» EXERCISE INSTRUCTIONS
Extend the article on the financial strain facing Japan's large hospitals, starting right after its final sentence.

» READING TEXT
TOKYO, Dec. 20, 2024—Stubbornly spiraling goods and services prices and labor are imperiling Japan’s for-all national healthcare service as a rapidly growing number of large hospitals decry deepening balance sheet difficulties, disabling them to pay fair compensations to medical practitioners.
Japan’s large hospitals have hardly been profitable over decades, their revenues controlled rigidly by the government’s policies and annual National Health Insurance reimbursement reviews. They were released temporarily from the saga 2020-23 thanks to COVID-19 government subsidies, but it was discontinued in 2023.
Financial conditions of large Japanese hospitals in 2023 as a whole were not available yet, but Tokyo municipal-run hospitals’ results showed that their aggregate deficit in that year was close to 20 billion yen ($135 million), compared with 10 billion yen profit the previous year, as municipal government experts have suggested a larger deficit in 2024 warning that other large hospitals also are struggling.
What those rough figures laid bare was the financial plight of those Tokyo municipal hospitals that has no quick solutions anymore. Compared with 2019, the year before the COVID-19 outbreak, for example, The Institute of ScienceTokyo Hospital’s 2023 revenue was up 14 percent – but expenditures outgrew it by 17 percent because of higher labor, energy, outsourcing and other cost increases.

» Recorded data

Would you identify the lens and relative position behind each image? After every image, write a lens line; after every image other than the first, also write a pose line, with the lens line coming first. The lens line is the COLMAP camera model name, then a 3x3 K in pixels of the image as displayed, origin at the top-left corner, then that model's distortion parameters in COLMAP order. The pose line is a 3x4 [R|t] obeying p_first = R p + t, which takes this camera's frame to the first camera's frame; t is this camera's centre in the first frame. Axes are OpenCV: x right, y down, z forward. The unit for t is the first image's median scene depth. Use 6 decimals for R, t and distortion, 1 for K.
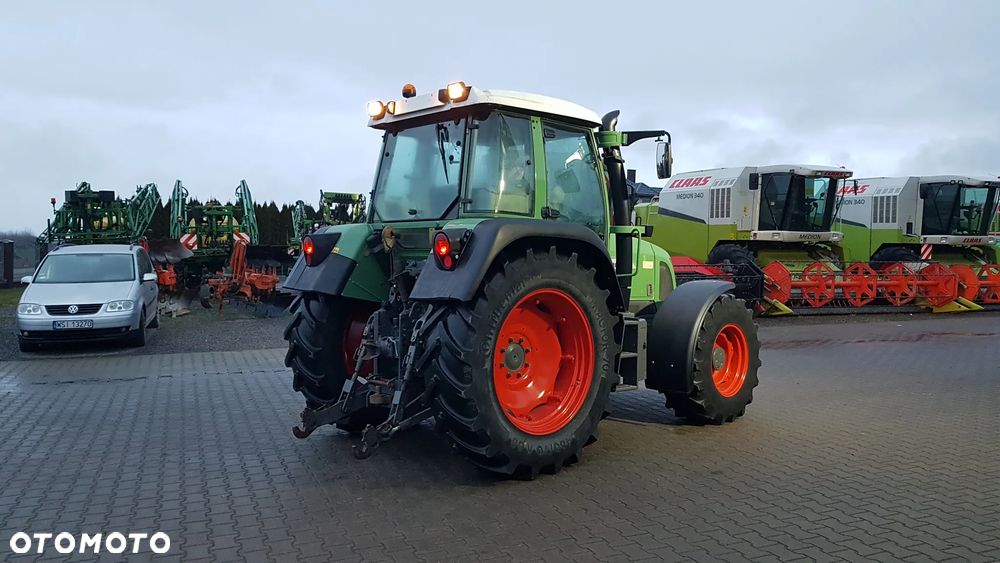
lens RADIAL K [[777.9, 0, 500.9], [0, 777.9, 269.2], [0, 0, 1]] dist [0.082639, -0.139218]
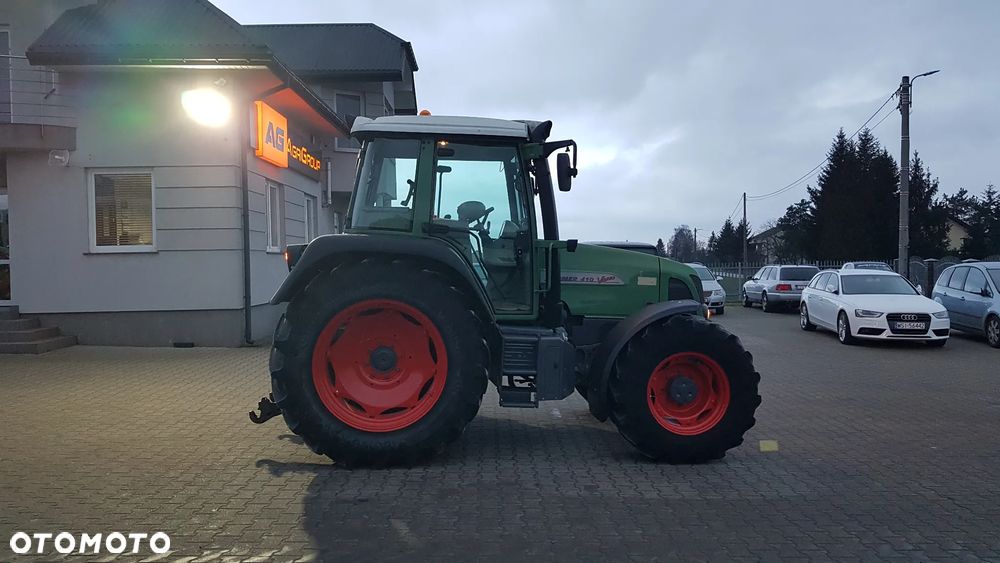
lens RADIAL K [[777.9, 0, 501.1], [0, 777.9, 280.8], [0, 0, 1]] dist [0.082639, -0.139218]
pose [[0.779267, 0.043798, -0.625159, 0.564970], [-0.032679, 0.999038, 0.029258, -0.024558], [0.625839, -0.002370, 0.779949, 0.163648]]
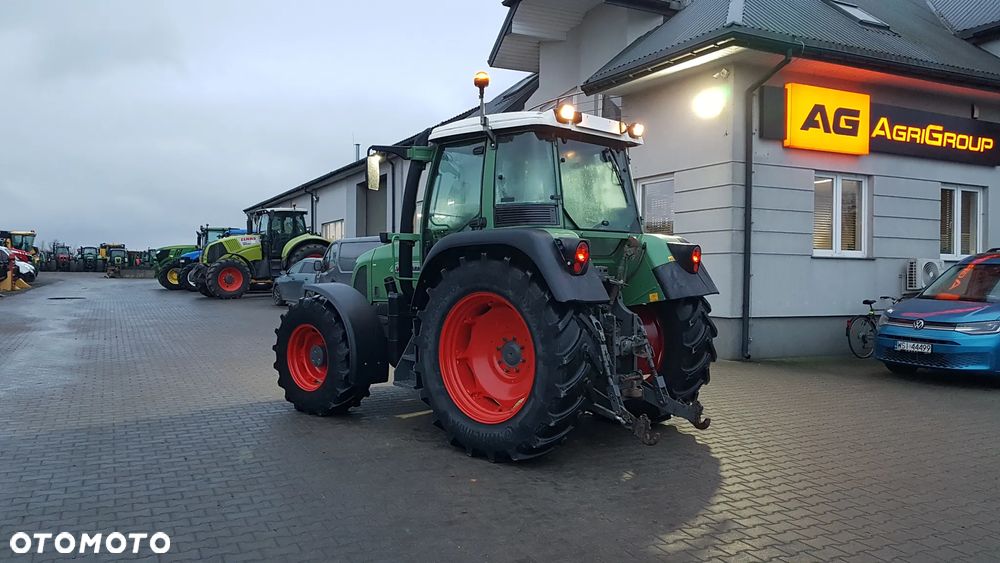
lens RADIAL K [[777.9, 0, 490.9], [0, 777.9, 276.1], [0, 0, 1]] dist [0.082639, -0.139218]
pose [[-0.232996, 0.036261, -0.971801, 0.664572], [-0.028064, 0.998638, 0.043991, -0.032080], [0.972073, 0.037522, -0.231661, 0.963855]]
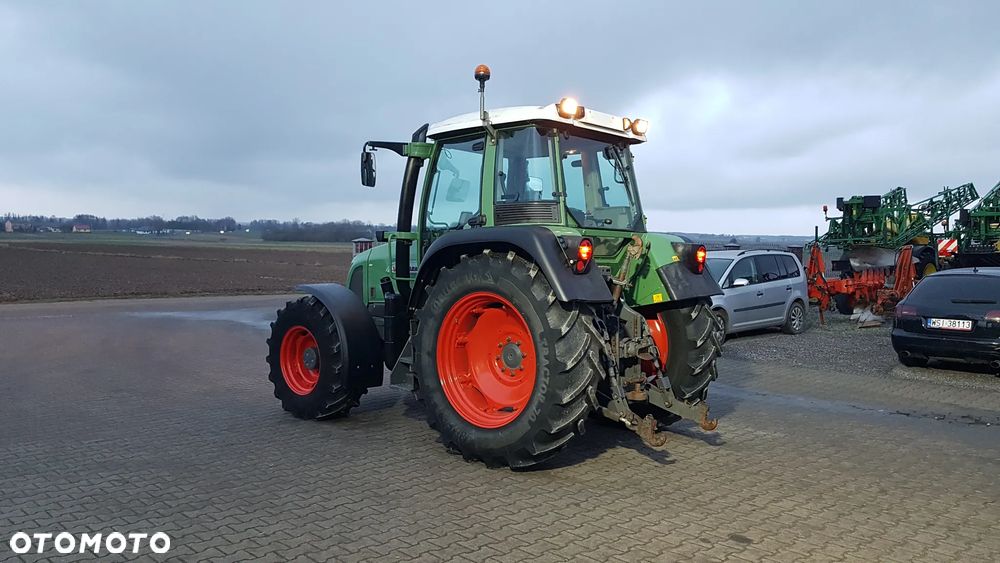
lens RADIAL K [[777.9, 0, 496.0], [0, 777.9, 273.1], [0, 0, 1]] dist [0.082639, -0.139218]
pose [[0.372429, 0.032234, -0.927501, 0.599520], [-0.034815, 0.999178, 0.020745, -0.018071], [0.927407, 0.024565, 0.373245, 0.506589]]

» ANSWER BOX
A doctor at a Japan Community Healthcare Organization (JCHO) hospital, which is a national government hospital chain, told The Prospect that her hospital told her that the facility began experiencing financial difficulties after subsidies were cut off in 2023. Her unit reduce the nursing staff to by 1/3rd while delaying replacing X-ray, EKG and other equipment with new ones.
She was told that medical staff compensations would be kept very tight, she said. Work conditions being as such, doctors and nurses that feel competent about their skills are migrating to private hospitals and clinics, or electing to open their own services.
Pharmacies also are struggling for survival as NHI reimbursements paid to them are tightly regulated and becoming slimmer than before, an owner of a small Tokyo pharmacy chain said.
He said that the current conditions are likely to continue over coming years and that what’s happening in Tokyo is bound to ripple into other Japanese areas, threatening the viability of Japan’s for-all medical service.